## RECORDS
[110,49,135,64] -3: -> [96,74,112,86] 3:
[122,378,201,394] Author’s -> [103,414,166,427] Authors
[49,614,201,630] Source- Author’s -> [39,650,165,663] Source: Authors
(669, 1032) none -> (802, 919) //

* * *

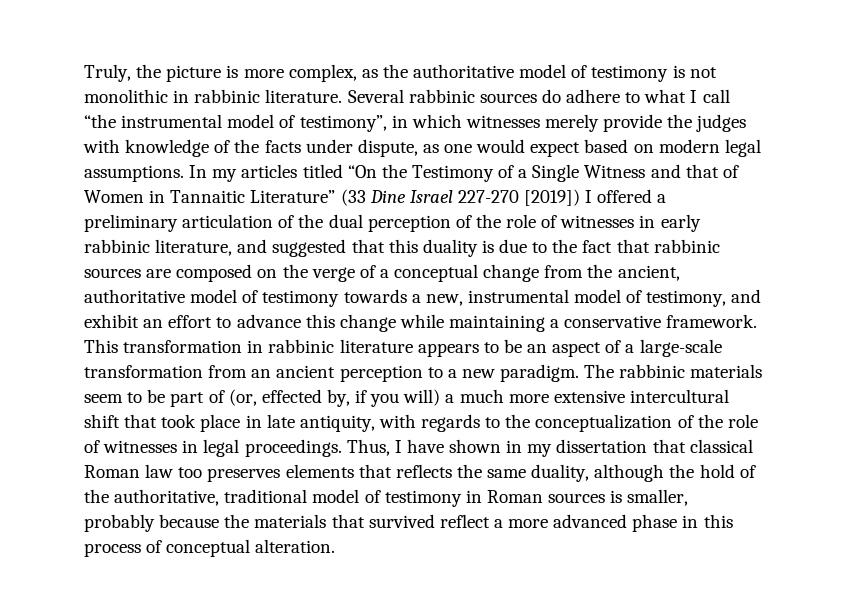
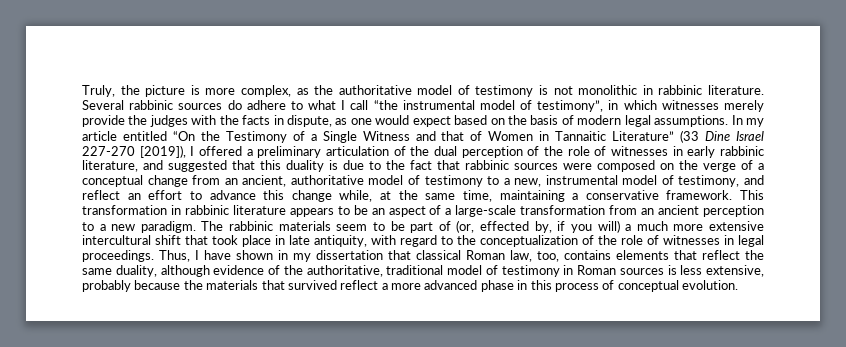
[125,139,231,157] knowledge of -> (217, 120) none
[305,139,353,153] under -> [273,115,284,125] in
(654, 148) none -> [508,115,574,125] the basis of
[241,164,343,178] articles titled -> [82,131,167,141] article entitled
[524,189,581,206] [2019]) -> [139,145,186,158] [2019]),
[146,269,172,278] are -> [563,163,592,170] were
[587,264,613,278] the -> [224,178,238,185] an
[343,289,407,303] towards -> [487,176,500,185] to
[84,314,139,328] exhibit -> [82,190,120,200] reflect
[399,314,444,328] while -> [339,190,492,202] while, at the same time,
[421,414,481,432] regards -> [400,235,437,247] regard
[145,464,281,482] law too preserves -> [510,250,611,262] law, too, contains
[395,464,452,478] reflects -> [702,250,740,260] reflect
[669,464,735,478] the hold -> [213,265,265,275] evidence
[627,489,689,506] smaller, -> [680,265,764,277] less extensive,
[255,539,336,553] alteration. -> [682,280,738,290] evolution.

## WHAT YOU WILL DO
Above are the records; copy each line from them that includes the string "none".

## ANSWER TO THIS PROBLEM
(669, 1032) none -> (802, 919) //
[125,139,231,157] knowledge of -> (217, 120) none
(654, 148) none -> [508,115,574,125] the basis of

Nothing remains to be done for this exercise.